Ein Arztbesuch kann gerade in Pandemiezeiten zur Geduldsprobe werden. Oftmals muss der Patient lang darauf warten, überhaupt einen Termin zu bekommen. Hat er einen, muss er meist einige Zeit im Wartezimmer ausharren. Hinzu kommt die Pflicht zum Tragen einer Mund-Nasen-Bedeckung und bei vielen eine latente Angst, sich anzustecken. Doch was ist Patienten bei einem Arztbesuch in Zeiten der Corona-Pandemie besonders wichtig? Studierende der Dualen Hochschule Baden-Württemberg Ravensburg (DHBW) sind dieser Frage in einer jüngst abgeschlossenen „kleinen Corona-Studie“ nachgegangen.
Der in Frickingen wohnhafte Marktforscher Thomas Dobbelstein hat die Studierenden dabei als Professor betreut. Im Gespräch stellt er die wichtigsten Ergebnisse heraus und erzählt, welche ihn am meisten verblüfft haben.
Freundlichkeit und Kompetenz für Mehrheit unbedingt erforderlich
Auch wenn die Umfrage nicht repräsentativ ist, haben der Professor und die elf teilnehmenden Studentinnen doch rund 1000 Meinungen eingeholt. Die Resultate sind teils erstaunlich, wie Thomas Dobbelstein erklärt. Demnach gab die Mehrheit der Befragten an (74 Prozent), dass ihnen Freundlichkeit, Kompetenz und Fachwissen des Praxispersonals in der unsicheren Corona-Situation besonders wichtig sind. Zum Vergleich: Hygienevorkehrungen wie Sicherheitsbekleidung, aufgestellte Desinfektionsspender oder Sauberkeit stuften insgesamt 59 Prozent der Befragten als unbedingt erforderlich ein.
Andere Ergebnisse erwartet
Gleichauf lagen die Faktoren Erreichbarkeit, Wartezeit und Sprechstunden. Und das trotz derzeit längerer Wartezeiten unter unangenehmen Begleitumständen wie der Maskenpflicht. „Gerade in den Zeiten von Corona ist das, denke ich, ein interessantes Ergebnis“, meint Dobbelstein. Man habe eigentlich erwartet, dass der Wunsch nach Hygienemaßnahmen auf Platz Eins landen würde.
Was den studierten Wirtschaftswissenschaftler mit Schwerpunkt Markt- und Konsumpsychologie ebenfalls überrascht, sind geschlechterspezifische Ansprüche. „Das Phänomenale für alle erfragten Kriterien ist, dass Frauen deutlich anspruchsvoller sind“, unterstreicht Dobbelstein. Hygiene spielt demnach beim weiblichen Geschlecht eine signifikant wichtigere Rolle als bei den männlichen Studienteilnehmern. Wie die interviewten Privatversicherten legten sie ferner großen Wert auf Atmosphäre, Innen-und Außenarchitektur oder Lichtverhältnisse.
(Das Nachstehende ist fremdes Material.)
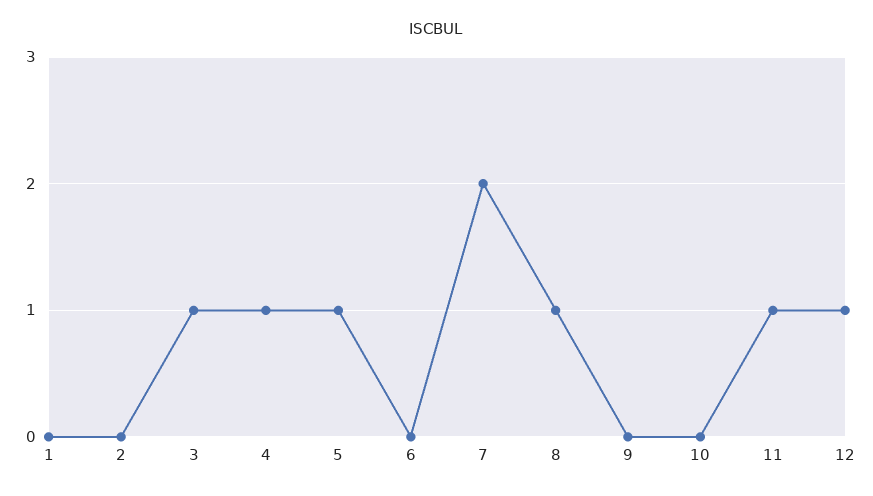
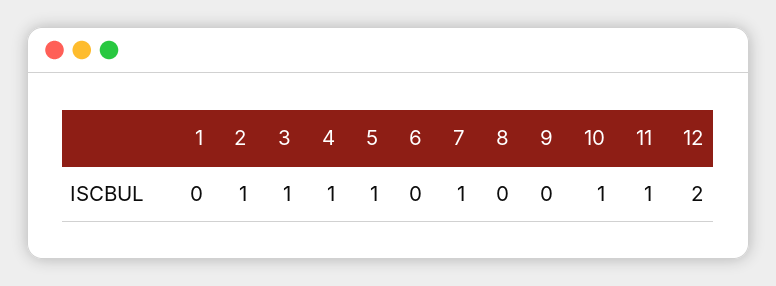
2: 0 -> 1
7: 2 -> 1
8: 1 -> 0
10: 0 -> 1
12: 1 -> 2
Ältere wünschen sich separaten Wartebereich für Infizierte
Eher erwartbar gestalten sich die Studienresultate rund um das Thema Digitalisierung. Das Nutzen von Q-R-Codes, elektronischen Kartenlesegeräten oder Tablets ist laut Dobbelstein für Personen ab 60 Jahren unwichtig. Diese Altersgruppe wünsche sich vor allem einen „separaten Wartebereich für Infizierte“. Je älter die Befragten, desto wichtiger sei ihnen dieses Anliegen. Für Dobbelstein ist das verständlich. Schließlich zählen die älteren Patienten zur sogenannten Risikogruppe.
Wunsch, persönlich aufgerufen zu werden, weit verbreitet
Ein bisschen verwundert hat ihn hingegen der weitverbreitete Patientenwunsch, persönlich aufgerufen zu werden. Demzufolge ziehen es „62 Prozent der Alten und 43 Prozent der ganz Jungen“ vor, von Arzt oder Sprechstundenhilfe im Wartebereich abgeholt zu werden.
Folgeprojekt an Partnerhochschule geplant
Dobbelsteins Wunsch, „dass sich Ärzte die Studienergebnisse zu Herzen nehmen“, scheint sich schon teilweise zu erfüllen. Immerhin ist bereits im Deutschen Ärzteblatt und bei der Bundeszentrale für gesundheitliche Aufklärung darüber berichtet worden.
Ein „Folgeprojekt auf wissenschaftlich höherem Niveau“ ist an der Partnerhochschule der DHBW im südafrikanischen Durban vorgesehen. Diesmal sollen insbesondere die Persönlichkeitseigenschaften im Fokus stehen, die während des Corona-Lockdowns zu Panikeinkäufen geführt haben könnten.